No primeiro capítulo do livro, antes que Merry começasse a contar a história de sua família, além de dizer que a história não era sua, afinal envolvia mais três pessoas, ela disse que não confiava na história por inteiro. Ela ressaltou que suas lembranças misturaram-se aos pesadelos, às coisas contadas por tios e avós, às lendas urbanas, aos elementos da cultura POP, às mentiras propagadas nas plataformas digitais, enfim. Para ela, sua história pessoal é literal e figuradamente assombrada por forças externas e é quase tão terrível quanto a que de fato aconteceu.

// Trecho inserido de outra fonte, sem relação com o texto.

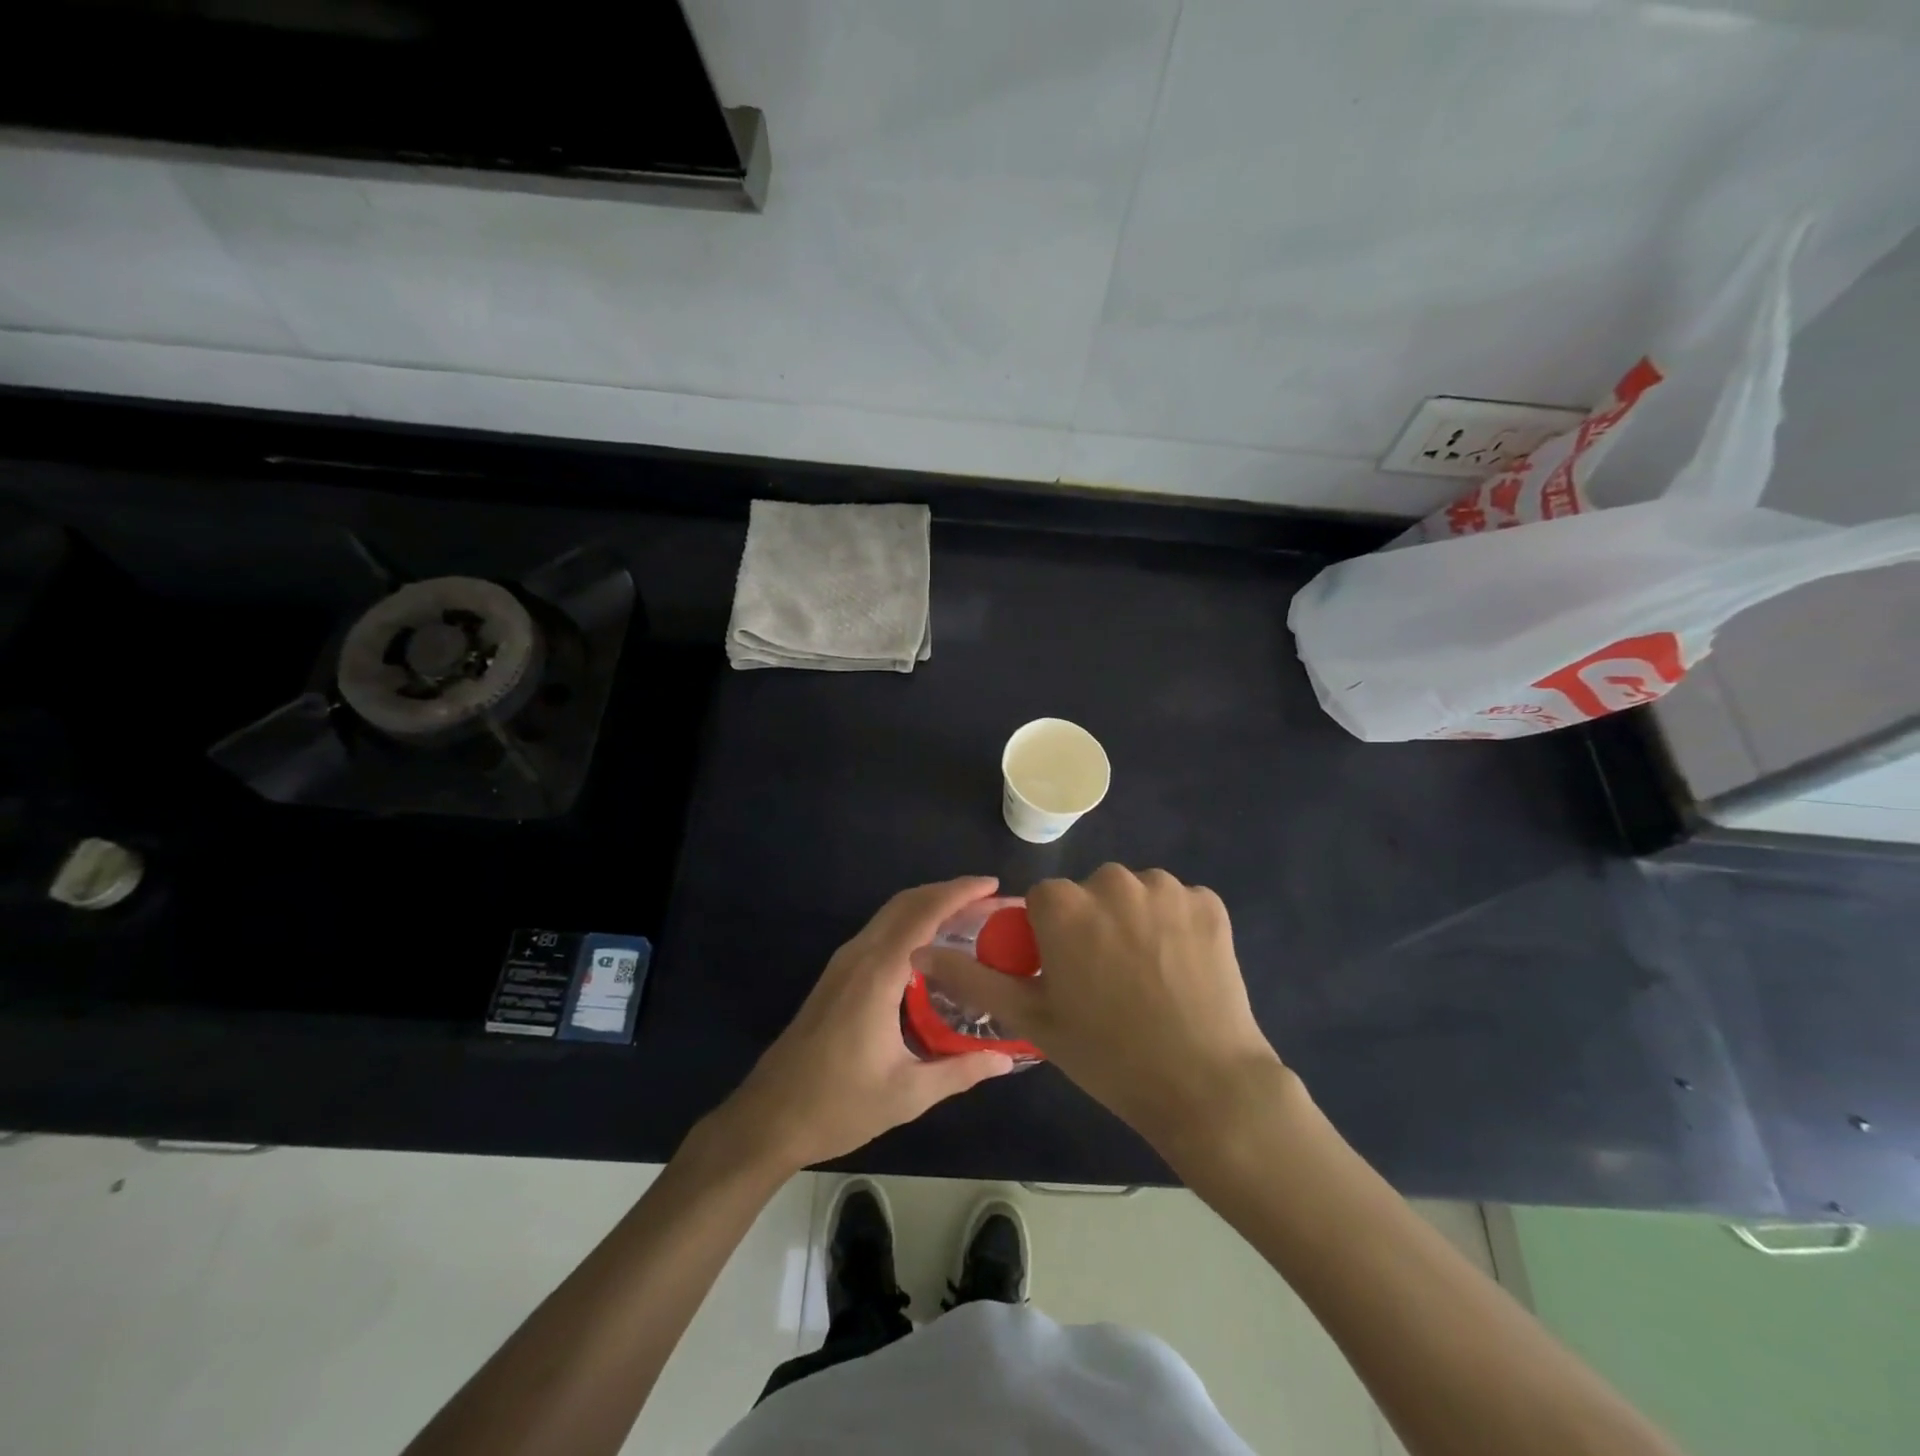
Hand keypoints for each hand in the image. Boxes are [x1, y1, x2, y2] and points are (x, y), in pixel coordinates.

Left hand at [709, 877, 1016, 1172]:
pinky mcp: (835, 976)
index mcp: (878, 974)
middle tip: (989, 900)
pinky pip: (879, 932)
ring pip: (889, 915)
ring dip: (927, 905)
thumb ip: (960, 1071)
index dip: (959, 893)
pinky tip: (930, 947)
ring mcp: (843, 964)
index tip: (993, 885)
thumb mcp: (908, 1094)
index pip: (923, 914)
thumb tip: (1005, 1060)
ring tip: (968, 917)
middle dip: (947, 892)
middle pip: (905, 903)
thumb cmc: (838, 1105)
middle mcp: (859, 956)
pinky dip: (909, 923)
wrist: (769, 1118)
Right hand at [911, 864, 1284, 1154]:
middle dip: (1093, 926)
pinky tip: (1182, 968)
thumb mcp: (1031, 1019)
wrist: (1204, 1086)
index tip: (1068, 978)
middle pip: (1089, 894)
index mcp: (1063, 905)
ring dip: (1134, 922)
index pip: (1044, 904)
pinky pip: (1177, 903)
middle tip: (1109, 983)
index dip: (1052, 940)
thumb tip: (921, 953)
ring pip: (1134, 895)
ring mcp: (1166, 889)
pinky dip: (1176, 926)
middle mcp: (1111, 881)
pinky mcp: (1208, 902)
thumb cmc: (1107, 1055)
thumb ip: (972, 979)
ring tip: (1148, 978)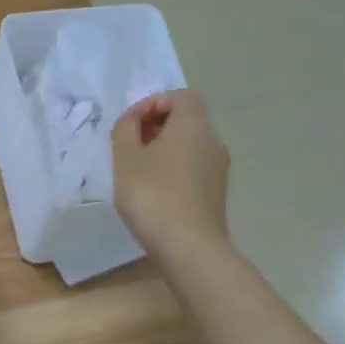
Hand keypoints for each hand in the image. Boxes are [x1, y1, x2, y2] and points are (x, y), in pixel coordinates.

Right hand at [112, 90, 231, 258]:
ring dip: (164, 151)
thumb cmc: (152, 195)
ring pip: (190, 147)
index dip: (155, 102)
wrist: (188, 247)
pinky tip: (154, 193)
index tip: (131, 125)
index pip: (182, 96)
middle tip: (129, 147)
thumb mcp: (126, 158)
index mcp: (193, 125)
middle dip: (157, 127)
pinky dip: (173, 171)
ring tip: (137, 172)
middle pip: (187, 121)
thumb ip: (125, 130)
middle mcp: (212, 141)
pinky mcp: (216, 193)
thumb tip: (134, 120)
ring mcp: (218, 169)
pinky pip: (193, 169)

Para ser sincera, e deixando de lado todas as influências externas, existem algumas partes das quais me lembro com tantos detalhes horríveis que temo me perder no labirinto das lembranças. Há outras que permanecem confusas e misteriosas como se fossem a mente de outra pessoa e temo que, em minha cabeça, eu tenha provavelmente misturado e comprimido as linhas do tempo e os acontecimentos.

Na última página do livro, parecemos compreender o que ela quis dizer. A história da família Barrett contém muitas lacunas, subidas e descidas. Ela é contada mais por sugestões e suposições do que por afirmações. Resta ao leitor tentar articular o que se sabe com o que se imagina para, desse modo, preencher algumas das lacunas. Na escuridão da mente é um exímio livro de terror, feito para fãs do gênero, e, como tal, apresenta alegorias e elabora críticas sobre diversas esferas da sociedade sem, em momento algum, perder a linha narrativa que sobe e desce a escada da antiga casa dos Barrett, que lembra as teclas de um piano. Nesse cenário, a cada passo em um lance de escada, cuja simbologia remete tanto à ideia de ascensão quanto à ideia de queda – aludindo às relações entre o céu e a terra – toca-se uma triste e assustadora melodia.